■ **Data for review**:

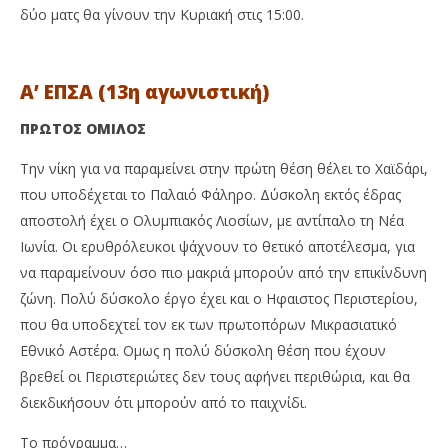
δύο ματς θα γίνουν την Κυριακή στις 15:00.
Α’ ΕΠΣΑ (13η αγωνιστική)
ΠΡΩΤΟΣ ΟΜΙΛΟΣ
Την νίκη για να παραμείνει στην πρώτη θέση θέλει το Χαϊδάρι,
που υποδέχεται το Παλαιό Φάληρο. Δύσκολη εκτός έδρας
αποστολή έχει ο Ολυμπιακός Λιοσίων, με αντίπαλο τη Νέα
Ιωνία. Οι ερυθρόλευκοι ψάχνουν το θετικό αποτέλεσμα, για
να παραμείνουν όσο πιο μακριά μπορούν από την επικίνδυνη
ζώνη. Πολύ δύσκολο έργο έχει και ο Ηφαιστος Περιστερίου,
που θα υποδεχτεί τον εκ των πρωτοπόρων Μικρασιατικό
Εθνικό Αστέρα. Ομως η πολύ δύσκολη θέση που έχουν
βρεθεί οι Περιστεριώτες δεν τους αφήνει περιθώρια, και θα
διεκδικήσουν ότι μπορούν από το παιχνίδι.
Το πρόγραμμα…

■ **About this task**:
An exact copy of the entries from the line containing "ζώνη. Πολύ δύσκολο" through the last line is the expected answer.

■ **Solution to this problem**:
ζώνη. Πολύ δύσκολο έργο έχει και ο Ηφαιστος Περιστερίου,
που θα υποδεχτεί τον εκ των πρωτοπόρων Μικρασιατικό
Εθνικό Αστέρα. Ομως η πολύ δύσκολη θέση που έχουν
βρεθεί οι Περιστεριώτες δεν τους αφήνει περιθώρια, και θα
διεκδικήσουν ότι μπορούν από το παιχνίδι.
Το πρόγραμμα…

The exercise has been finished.